Hukuk Genel Kurulu 2017/1399 E. , 2020/843 K.
"İçtihat Metni"MAHKEMESİ :Asliye Hukuk Mahkemesi
1. Taraflar arasındaki “maddi tazminat” davasından dolayı yapılan yargılama sonunda, İstanbul Anadolu 28. Asliye Hukuk Mahkemesince verilen davanın reddine ilişkin karar davacı vekili tarafından temyiz edilmesi üzerine Yargıtay 4. Hukuk Dairesince yapılan inceleme sonunda bozulmuş, Mahkemece Özel Daire bozma kararına karşı direnilmiştir.
2. Direnme kararı davacı vekili tarafından temyiz edilmiştir.
3. Hukuk Genel Kurulunca dosyadaki belgeler incelendikten sonra gereği görüşüldü:
I. YARGILAMA SÜRECİ
Davacı İstemi:
4. Davacı vekili dava dilekçesinde; müvekkiline ait taşınmazın bahçesinde bulunan 10-15 yaşlarındaki tüm çam ve mazı ağaçlarının komşu taşınmazın sahibi olan davalının talimatı üzerine kesildiğini, birkaç ağacın da zarar görecek şekilde budanmış olduğunu, davalının Tuzla 2. Asliye Ceza Mahkemesinin 2010/322 E., 2011/579 K. sayılı kararı ile mala zarar verme eylemi sabit görülerek cezalandırıldığını ve bu kararın kesinleştiğini, ağaçlarını kesmek suretiyle müvekkiline verdiği zarar nedeniyle şimdilik 4.000TL tazminatın haksız fiil tarihinden itibaren işleyecek yasal faizi ile birlikte davalıdan tahsiline karar verilmesini talep ve dava etmiştir.
Davalı Cevabı:
5. Davalı vekili cevap dilekçesinde; Tuzla 2. Asliye Ceza Mahkemesinin 2010/322 E. sayılı dosyasındaki bilirkişi raporuna göre müvekkilinin ağaçların kendi bahçesine sarkan dallarını budamak suretiyle kesim yaptırdığını ve budamanın ağaçlara zarar vermediğini, davacı tarafın taleplerinin 2009-2010 yıllarına ait kesim işlemine dayandırılması sebebiyle zamanaşımına uğradığını, İstanbul Anadolu 8. Sulh Hukuk Mahkemesinin 01.03.2013 tarihli ve 2011/471 E., 2013/117 K. sayılı davasındaki men"i müdahale kararı gereğince müvekkilinin eyleminin hukuka uygun olduğunu, davacının zararının bulunmadığını savunarak davanın reddine karar verilmesini istemiştir.

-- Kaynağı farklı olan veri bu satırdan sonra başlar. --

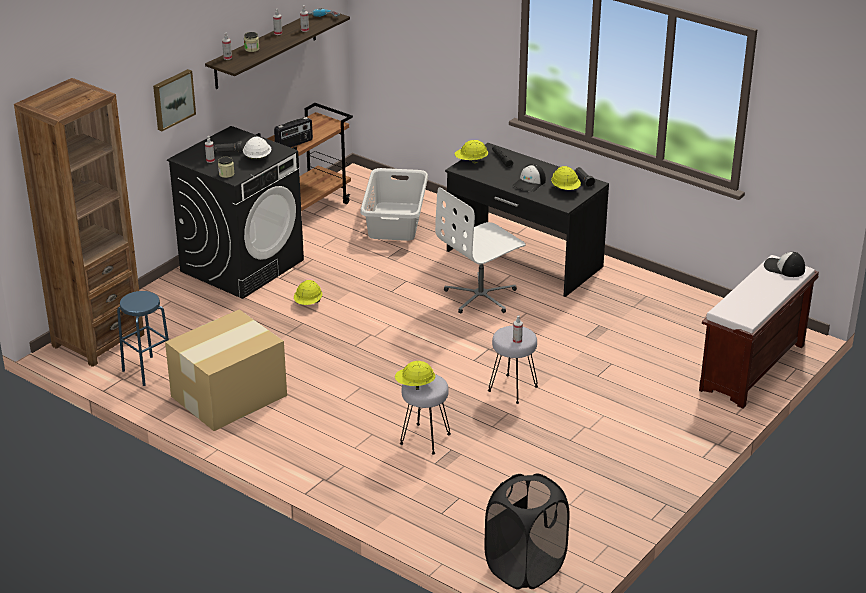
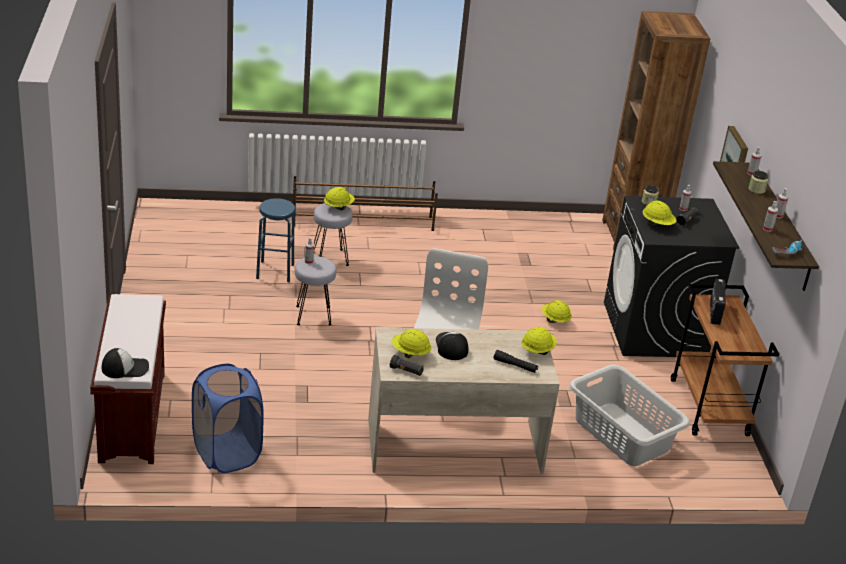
camera: 135 degrees right, 0 degrees up
(148, 371) = (566, 231): blue stool -> blue stool (275, 271)
(227, 396) = (493, 235): cardboard box -> none
(257, 158) = (657, 224): white hard hat -> yellow hard hat
(333, 467) = (363, 222): none -> brown shoe rack
(523, 259) = (454, 445): black desk -> beige desk
(525, 568) = (179, 213): black laundry basket -> none
(698, 316) = (226, 453): none -> blue laundry basket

İlk Derece Mahkemesi Kararı:
6. İstanbul Anadolu 28. Asliye Hukuk Mahkemesinin 18.07.2014 tarihli ve 2013/613 E., 2014/258 K. sayılı kararı ile; davacının talebi 2009 yılında ağaçlarının davalı tarafından kesilmesi sebebiyle maddi tazminata ilişkin olup, davalının bu eyleminden dolayı Tuzla Cumhuriyet Başsavcılığının 25.05.2010 tarihli ve 2009/8243 soruşturma numaralı, 2010/1566 E. sayılı iddianamesi ile Tuzla 2. Asliye Ceza Mahkemesinde 2010/322 E. sayılı ceza davasının açıldığı, mahkemece yapılan yargılama sonunda davalının kendi arazisine sarktığından bahisle davacıya ait iki adet ağacı gövdesinden, dört adet ağacı ise dallarından kestirmek suretiyle mala zarar verme eyleminden dolayı cezalandırılmasına ve hükmün açıklanmasının geri bırakılmasına karar verildiği, bu kararın 06.09.2011 tarihinde kesinleştiği, dava haksız fiilden kaynaklandığından zamanaşımı süresinin olayın vuku bulduğu tarih itibari ile yürürlükte bulunan mülga 818 sayılı Borçlar Kanunu uyarınca bir yıl olup, zamanaşımı süresinin davacının haksız fiil sonucu zararı ve failini öğrendiği tarihten itibaren başlayacağı, ancak eylem aynı zamanda bir cezayı gerektiriyor ise uzayan ceza zamanaşımı süresinin uygulanacağı, davalı hakkında eyleminden dolayı ceza davası açıldığından beş yıllık ceza zamanaşımı süresinin uygulanması gerekmekte ise de; ceza mahkemesince verilen kararın kesinleştiği 06.09.2011 tarihi itibari ile 818 sayılı BK yürürlükte olup, zamanaşımı bir yıl olmakla birlikte henüz zamanaşımı süresi dolmadan 01.07.2012 tarihinde 6098 sayılı Türk Borçlar Kanunu’nun yürürlüğe girdiği, önceki yasa döneminde başlayan zamanaşımı süreleri yeni yasanın yürürlüğe girdiği tarih itibari ile dolmadığı takdirde Türk Borçlar Kanunu’ndaki uzayan zamanaşımı süresi uygulanacağından, eldeki davanın iki yıllık zamanaşımı süresine tabi olduğu ve bu sürenin 06.09.2013 tarihi itibari ile sona erdiği gerekçesiyle davanın zamanaşımı sebebiyle reddine karar verilmiştir.
Özel Daire Bozma Kararı:
7. İstanbul Anadolu 28. Asliye Hukuk Mahkemesinin yukarıda belirtilen kararına karşı süresi içinde davacı vekili temyiz isteminde bulunmuştur.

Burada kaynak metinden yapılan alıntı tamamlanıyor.